**Recorded information**:
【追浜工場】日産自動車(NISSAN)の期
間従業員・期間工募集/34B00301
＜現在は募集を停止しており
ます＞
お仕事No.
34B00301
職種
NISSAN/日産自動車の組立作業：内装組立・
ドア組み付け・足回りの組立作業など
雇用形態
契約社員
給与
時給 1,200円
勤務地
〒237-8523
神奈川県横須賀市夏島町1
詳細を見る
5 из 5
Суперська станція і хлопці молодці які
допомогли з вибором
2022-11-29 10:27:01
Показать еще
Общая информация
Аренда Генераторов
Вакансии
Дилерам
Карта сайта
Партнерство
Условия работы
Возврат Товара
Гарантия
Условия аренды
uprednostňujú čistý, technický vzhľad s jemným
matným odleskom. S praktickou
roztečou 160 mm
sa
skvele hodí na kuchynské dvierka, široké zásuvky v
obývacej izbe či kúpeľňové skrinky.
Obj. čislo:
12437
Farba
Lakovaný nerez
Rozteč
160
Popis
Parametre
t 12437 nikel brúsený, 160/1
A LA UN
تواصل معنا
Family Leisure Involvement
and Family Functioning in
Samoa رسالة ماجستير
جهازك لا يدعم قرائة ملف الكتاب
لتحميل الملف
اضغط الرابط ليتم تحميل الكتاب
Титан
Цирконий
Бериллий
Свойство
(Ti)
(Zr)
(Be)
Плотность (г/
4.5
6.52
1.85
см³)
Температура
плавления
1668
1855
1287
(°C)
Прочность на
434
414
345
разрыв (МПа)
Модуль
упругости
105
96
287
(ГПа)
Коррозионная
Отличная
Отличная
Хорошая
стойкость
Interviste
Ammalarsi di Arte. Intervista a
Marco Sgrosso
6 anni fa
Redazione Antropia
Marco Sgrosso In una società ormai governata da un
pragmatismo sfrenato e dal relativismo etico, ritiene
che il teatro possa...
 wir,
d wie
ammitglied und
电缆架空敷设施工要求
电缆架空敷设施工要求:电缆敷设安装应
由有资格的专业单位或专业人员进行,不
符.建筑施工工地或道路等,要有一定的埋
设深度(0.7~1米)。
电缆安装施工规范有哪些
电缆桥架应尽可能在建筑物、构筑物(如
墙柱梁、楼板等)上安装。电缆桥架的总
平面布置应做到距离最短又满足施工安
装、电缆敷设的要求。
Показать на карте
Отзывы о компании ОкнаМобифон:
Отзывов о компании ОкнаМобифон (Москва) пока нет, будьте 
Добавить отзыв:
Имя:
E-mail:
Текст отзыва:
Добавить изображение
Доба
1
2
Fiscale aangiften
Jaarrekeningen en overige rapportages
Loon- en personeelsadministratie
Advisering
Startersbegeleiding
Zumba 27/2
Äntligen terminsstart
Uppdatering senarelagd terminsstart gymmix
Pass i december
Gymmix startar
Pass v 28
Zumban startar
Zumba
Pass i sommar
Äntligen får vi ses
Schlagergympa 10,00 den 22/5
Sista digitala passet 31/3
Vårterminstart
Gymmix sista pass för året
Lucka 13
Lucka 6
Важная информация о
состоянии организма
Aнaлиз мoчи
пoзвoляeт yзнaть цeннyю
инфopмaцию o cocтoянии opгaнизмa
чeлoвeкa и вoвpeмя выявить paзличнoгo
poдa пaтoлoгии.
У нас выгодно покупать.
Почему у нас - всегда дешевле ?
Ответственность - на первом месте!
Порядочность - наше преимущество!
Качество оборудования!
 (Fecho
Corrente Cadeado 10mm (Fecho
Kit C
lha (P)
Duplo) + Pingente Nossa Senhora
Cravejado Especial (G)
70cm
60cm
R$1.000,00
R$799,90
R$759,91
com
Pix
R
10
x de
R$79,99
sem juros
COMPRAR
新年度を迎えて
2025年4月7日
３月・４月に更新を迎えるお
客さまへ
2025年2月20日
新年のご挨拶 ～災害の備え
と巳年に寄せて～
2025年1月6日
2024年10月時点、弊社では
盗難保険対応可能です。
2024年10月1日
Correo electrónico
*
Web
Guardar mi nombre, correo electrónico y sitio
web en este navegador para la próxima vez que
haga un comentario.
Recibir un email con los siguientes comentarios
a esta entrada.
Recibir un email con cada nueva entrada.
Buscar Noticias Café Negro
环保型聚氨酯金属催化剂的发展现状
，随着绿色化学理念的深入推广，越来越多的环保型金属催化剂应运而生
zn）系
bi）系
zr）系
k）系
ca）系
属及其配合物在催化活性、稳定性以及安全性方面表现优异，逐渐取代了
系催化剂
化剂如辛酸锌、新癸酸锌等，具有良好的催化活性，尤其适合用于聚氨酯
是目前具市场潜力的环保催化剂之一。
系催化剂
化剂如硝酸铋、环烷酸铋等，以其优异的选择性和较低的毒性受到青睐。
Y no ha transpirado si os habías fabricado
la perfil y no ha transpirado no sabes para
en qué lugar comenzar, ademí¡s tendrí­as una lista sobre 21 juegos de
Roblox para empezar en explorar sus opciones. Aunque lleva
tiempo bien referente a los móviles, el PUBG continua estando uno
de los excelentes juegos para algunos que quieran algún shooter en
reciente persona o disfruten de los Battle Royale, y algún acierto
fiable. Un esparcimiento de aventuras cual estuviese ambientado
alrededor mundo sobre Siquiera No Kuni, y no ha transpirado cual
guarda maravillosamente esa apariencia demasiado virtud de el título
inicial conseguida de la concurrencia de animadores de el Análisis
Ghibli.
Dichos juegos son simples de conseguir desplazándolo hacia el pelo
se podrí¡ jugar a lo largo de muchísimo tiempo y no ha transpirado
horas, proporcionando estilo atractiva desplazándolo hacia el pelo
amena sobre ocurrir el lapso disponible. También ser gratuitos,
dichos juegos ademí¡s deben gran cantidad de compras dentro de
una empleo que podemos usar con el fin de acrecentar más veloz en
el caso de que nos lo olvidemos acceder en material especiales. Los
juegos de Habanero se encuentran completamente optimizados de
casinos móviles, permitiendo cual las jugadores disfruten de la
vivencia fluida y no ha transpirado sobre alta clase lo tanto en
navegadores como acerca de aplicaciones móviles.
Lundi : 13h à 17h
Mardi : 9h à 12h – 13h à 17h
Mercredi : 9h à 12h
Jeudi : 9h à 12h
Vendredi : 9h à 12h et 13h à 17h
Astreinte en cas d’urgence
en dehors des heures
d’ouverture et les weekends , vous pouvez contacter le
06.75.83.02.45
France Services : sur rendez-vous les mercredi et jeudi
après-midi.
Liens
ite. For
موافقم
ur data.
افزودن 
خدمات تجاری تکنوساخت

**Problem to work on**:
Every entry must appear again in the answer, exactly as written.

**Answer section**:
【追浜工場】日産自動車(NISSAN)の期
間従業員・期間工募集/34B00301
＜現在は募集を停止しており
ます＞
お仕事No.
34B00301
職種
NISSAN/日産自動車の組立作業：内装組立・
ドア組み付け・足回りの組立作業など
雇用形態
契約社員
給与
時給 1,200円
勤務地
〒237-8523
神奈川県横須賀市夏島町1
詳細を見る
5 из 5
Суперська станція і хлопці молодці які
допомогли з вибором
2022-11-29 10:27:01
Показать еще
Общая информация
Аренда Генераторов
Вакансии
Дилерам
Карта сайта
Партнерство
Условия работы
Возврат Товара
Гарантия
Условия аренды
uprednostňujú čistý, technický vzhľad s jemným
matným odleskom. S praktickou
roztečou 160 mm
sa
skvele hodí na kuchynské dvierka, široké zásuvky v
obývacej izbe či kúpeľňové skrinky.
Obj. čislo:
12437
Farba
Lakovaný nerez
Rozteč
160
Popis
Parametre
t 12437 nikel brúsený, 160/1
A LA UN
تواصل معنا
Family Leisure Involvement
and Family Functioning in
Samoa رسالة ماجستير
جهازك لا يدعم قرائة ملف الكتاب
لتحميل الملف
اضغط الرابط ليتم تحميل الكتاب
Титан
Цирконий
Бериллий
Свойство
(Ti)
(Zr)
(Be)
Плотность (г/
4.5
6.52
1.85
см³)
Температура
плавления
1668
1855
1287
(°C)
Прочность на
434
414
345
разрыв (МПа)
Модуль
упругости
105
96
287
(ГПа)
Коррозионная
Отличная
Отличная
Хорошая
стойкость
Interviste
Ammalarsi di Arte. Intervista a
Marco Sgrosso
6 anni fa
Redazione Antropia
Marco Sgrosso In una società ormai governata da un
pragmatismo sfrenato e dal relativismo etico, ritiene
che il teatro possa...
 wir,
d wie
ammitglied und
电缆架空敷设施工要求
电缆架空敷设施工要求:电缆敷设安装应
由有资格的专业单位或专业人员进行,不
符.建筑施工工地或道路等,要有一定的埋
设深度(0.7~1米)。
电缆安装施工规范有哪些
电缆桥架应尽可能在建筑物、构筑物(如
墙柱梁、楼板等)上安装。电缆桥架的总
平面布置应做到距离最短又满足施工安
装、电缆敷设的要求。
Показать на карте
Отзывы о компании ОкнаМобифон:
Отзывов о компании ОкнаМобифон (Москва) пока нет, будьте 
Добавить отзыв:
Имя:
E-mail:
Текст отзыва:
Добавить изображение
Доба
1
2
Fiscale aangiften
Jaarrekeningen en overige rapportages
Loon- en personeelsadministratie
Advisering
Startersbegeleiding
Zumba 27/2
Äntligen terminsstart
Uppdatering senarelagd terminsstart gymmix
Pass i december
Gymmix startar
Pass v 28
Zumban startar
Zumba
Pass i sommar
Äntligen får vi ses
Schlagergympa 10,00 den 22/5
Sista digitala passet 31/3
Vårterminstart
Gymmix sista pass för året
Lucka 13
Lucka 6
Важная информация о
состоянии организма
Aнaлиз мoчи
пoзвoляeт yзнaть цeннyю
инфopмaцию o cocтoянии opгaнизмa
чeлoвeкa и вoвpeмя выявить paзличнoгo
poдa пaтoлoгии.
У нас выгодно покупать.
Почему у нас - всегда дешевле ?
Ответственность - на первом месте!
Порядочность - наше преимущество!
Качество оборудования!
 (Fecho
Corrente Cadeado 10mm (Fecho
Kit C
lha (P)
Duplo) + Pingente Nossa Senhora
Cravejado Especial (G)
70cm
60cm
R$1.000,00
R$799,90
R$759,91
com
Pix
R
10
x de
R$79,99
sem juros
COMPRAR
新年度を迎えて
2025年4月7日
３月・４月に更新を迎えるお
客さまへ
2025年2月20日
新年のご挨拶 ～災害の備え
と巳年に寄せて～
2025年1月6日
2024年10月時点、弊社では
盗難保険対応可能です。
2024年10月1日
Correo electrónico
*
Web
Guardar mi nombre, correo electrónico y sitio
web en este navegador para la próxima vez que
haga un comentario.
Recibir un email con los siguientes comentarios
a esta entrada.
Recibir un email con cada nueva entrada.
Buscar Noticias Café Negro
环保型聚氨酯金属催化剂的发展现状
，随着绿色化学理念的深入推广，越来越多的环保型金属催化剂应运而生
zn）系
bi）系
zr）系
k）系
ca）系
属及其配合物在催化活性、稳定性以及安全性方面表现优异，逐渐取代了
系催化剂
化剂如辛酸锌、新癸酸锌等，具有良好的催化活性，尤其适合用于聚氨酯
是目前具市场潜力的环保催化剂之一。
系催化剂
化剂如硝酸铋、环烷酸铋等，以其优异的选择性和较低的毒性受到青睐。
Y no ha transpirado si os habías fabricado
la perfil y no ha transpirado no sabes para
en qué lugar comenzar, ademí¡s tendrí­as una lista sobre 21 juegos de
Roblox para empezar en explorar sus opciones. Aunque lleva
tiempo bien referente a los móviles, el PUBG continua estando uno
de los excelentes juegos para algunos que quieran algún shooter en
reciente persona o disfruten de los Battle Royale, y algún acierto
fiable. Un esparcimiento de aventuras cual estuviese ambientado
alrededor mundo sobre Siquiera No Kuni, y no ha transpirado cual
guarda maravillosamente esa apariencia demasiado virtud de el título
inicial conseguida de la concurrencia de animadores de el Análisis
Ghibli.
Dichos juegos son simples de conseguir desplazándolo hacia el pelo
se podrí¡ jugar a lo largo de muchísimo tiempo y no ha transpirado
horas, proporcionando estilo atractiva desplazándolo hacia el pelo
amena sobre ocurrir el lapso disponible. También ser gratuitos,
dichos juegos ademí¡s deben gran cantidad de compras dentro de
una empleo que podemos usar con el fin de acrecentar más veloz en
el caso de que nos lo olvidemos acceder en material especiales. Los
juegos de Habanero se encuentran completamente optimizados de
casinos móviles, permitiendo cual las jugadores disfruten de la
vivencia fluida y no ha transpirado sobre alta clase lo tanto en
navegadores como acerca de aplicaciones móviles.
Lundi : 13h à 17h
Mardi : 9h à 12h – 13h à 17h
Mercredi : 9h à 12h
Jeudi : 9h à 12h
Vendredi : 9h à 12h et 13h à 17h
Astreinte en cas d’urgence
en dehors des heures
d’ouverture et les weekends , vous pouvez contacter le
06.75.83.02.45
France Services : sur rendez-vous les mercredi et jeudi
après-midi.
Liens
ite. For
موافقم
ur data.
افزودن 
خدمات تجاری تکنوساخت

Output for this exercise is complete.